Untreated patients also showed significantly higher muscle mass in the left side of the heart. Abnormal thickening of the heart’s left side is a common heart manifestation of Fabry disease that may lead to heart failure. Other heart abnormalities also were more common in the untreated group.
Brain involvement was minimal in both groups, and brain lesions were more frequent among untreated patients (27.3% vs. 14.3%), but this difference did not reach statistical significance.
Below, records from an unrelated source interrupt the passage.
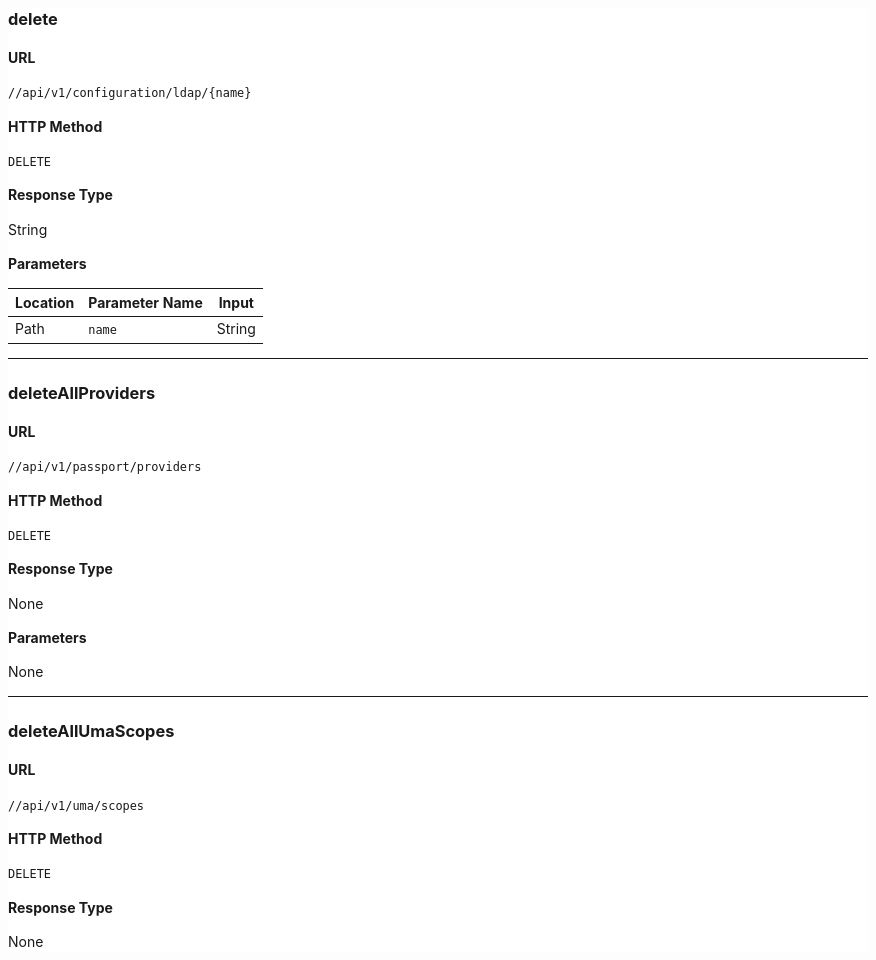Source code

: ### delete

**URL**

```
//api/v1/configuration/ldap/{name}
```

**HTTP Method**

`DELETE`

**Response Type**

String

**Parameters**

| Location | Parameter Name | Input |
| --- | --- | --- |
| Path | `name` | String |

-----

### deleteAllProviders

**URL**

```
//api/v1/passport/providers
```

**HTTP Method**

`DELETE`

**Response Type**

None

**Parameters**

None

-----

### deleteAllUmaScopes

**URL**

```
//api/v1/uma/scopes
```

**HTTP Method**

`DELETE`

**Response Type**

None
Four (57.1%) of the treated patients developed neutralizing antibodies against Fabrazyme, which is a common event in males that can trigger adverse side effects and limit the therapy’s effectiveness. Notably, these patients showed a trend for higher blood lysoGb3 levels during treatment relative to those without these antibodies.
Fabrazyme caused serious infusion-related fever and cold chills in one patient, who started needing immunosuppressive treatment prior to infusions to continue treatment.
“This study is the first to provide clinical evidence that treatment of male [classic Fabry disease] patients before the age of 16 has a beneficial impact on progression of clinical [kidney] and cardiac manifestations,” the researchers wrote.
The team also noted the fact that these patients were treated most of this time with a suboptimal dose of Fabrazyme suggests that treatment with the approved dose likely results in greater benefits.
“Confirmation that this approach delays or even prevents [kidney] failure and cardiac events requires another decade of follow-up,” the researchers wrote.
Still, the risk of developing neutralizing antibodies against ERT and “potential infusion reactions should also be taken into account when weighing the pros and cons of ERT, especially in pediatric patients,” they added.